BLUEPRINT: A novel approach to fusion reactor design

Abstract The European DEMO fusion power reactor (EU-DEMO) is still in the pre-conceptual design phase. The design strategy for the EU-DEMO hinges on investigating multiple reactor designs and technologies in parallel, progressively down-selecting these in the mid-2020s, in preparation for the conceptual design phase. The present implementation of the strategy centres around a baseline single-null design, which is configuration controlled and iterated approximately every two years. The majority of resources are dedicated to studying the baseline design; changing it is expensive, and takes months to do.
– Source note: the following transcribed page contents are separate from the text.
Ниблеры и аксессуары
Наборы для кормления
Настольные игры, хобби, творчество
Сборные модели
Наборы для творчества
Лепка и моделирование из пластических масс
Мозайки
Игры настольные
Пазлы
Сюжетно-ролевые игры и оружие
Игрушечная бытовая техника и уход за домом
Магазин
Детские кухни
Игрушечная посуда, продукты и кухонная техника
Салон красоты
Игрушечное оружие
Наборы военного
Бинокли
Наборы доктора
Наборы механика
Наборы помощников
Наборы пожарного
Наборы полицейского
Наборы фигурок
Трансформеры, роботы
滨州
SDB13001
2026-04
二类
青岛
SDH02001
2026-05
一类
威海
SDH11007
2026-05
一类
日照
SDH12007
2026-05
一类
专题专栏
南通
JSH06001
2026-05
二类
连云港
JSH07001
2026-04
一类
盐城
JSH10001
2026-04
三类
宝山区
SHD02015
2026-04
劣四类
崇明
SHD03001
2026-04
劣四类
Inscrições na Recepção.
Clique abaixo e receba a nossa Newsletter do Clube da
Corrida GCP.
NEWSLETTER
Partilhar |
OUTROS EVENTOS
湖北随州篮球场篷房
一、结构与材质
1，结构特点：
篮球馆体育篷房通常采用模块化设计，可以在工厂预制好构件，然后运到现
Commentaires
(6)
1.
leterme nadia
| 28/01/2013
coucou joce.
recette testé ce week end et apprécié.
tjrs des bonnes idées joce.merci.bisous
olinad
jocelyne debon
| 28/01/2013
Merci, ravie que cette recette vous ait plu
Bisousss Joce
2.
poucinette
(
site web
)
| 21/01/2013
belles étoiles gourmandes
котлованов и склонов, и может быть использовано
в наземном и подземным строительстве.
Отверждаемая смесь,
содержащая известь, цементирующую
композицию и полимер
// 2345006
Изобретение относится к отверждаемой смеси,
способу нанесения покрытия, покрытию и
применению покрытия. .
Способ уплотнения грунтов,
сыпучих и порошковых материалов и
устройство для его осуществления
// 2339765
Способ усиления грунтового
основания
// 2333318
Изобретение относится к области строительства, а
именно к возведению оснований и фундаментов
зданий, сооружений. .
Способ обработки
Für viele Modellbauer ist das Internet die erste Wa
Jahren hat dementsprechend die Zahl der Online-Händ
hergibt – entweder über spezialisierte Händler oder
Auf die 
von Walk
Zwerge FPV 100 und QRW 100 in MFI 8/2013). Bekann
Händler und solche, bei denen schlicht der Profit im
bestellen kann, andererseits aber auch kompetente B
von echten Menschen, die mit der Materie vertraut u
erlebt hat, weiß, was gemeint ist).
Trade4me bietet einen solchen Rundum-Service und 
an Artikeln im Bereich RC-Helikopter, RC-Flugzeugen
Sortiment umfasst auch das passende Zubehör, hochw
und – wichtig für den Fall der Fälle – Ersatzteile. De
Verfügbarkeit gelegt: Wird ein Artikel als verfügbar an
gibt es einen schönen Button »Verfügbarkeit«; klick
Competing technologies for different sub-systems (e.g. blankets, magnets) are forced to co-exist within the same physical confines (CAD models), and conform to the same set of performance criteria. Meanwhile, the alternative reactor designs are only loosely defined, with no agreed set of parameters, no CAD models, and no formal framework for study. We argue that the EU-DEMO design strategy is best served by a more efficient implementation methodology which would enable more comprehensive exploration of the DEMO design space. We make the case for a change in approach to the design of DEMO-class reactors in Europe, and propose a solution which bears some resemblance to the present methodology, yet automates and accelerates the sequence of design and analysis activities when generating a design configuration. We present our preliminary attempts to demonstrate the feasibility of our idea, in the form of a new fusion reactor design code: BLUEPRINT. We demonstrate that the typical activities required to generate a DEMO design point can be sped up by four orders of magnitude—from months to minutes—paving the way for a rigorous and broad exploration of the design space.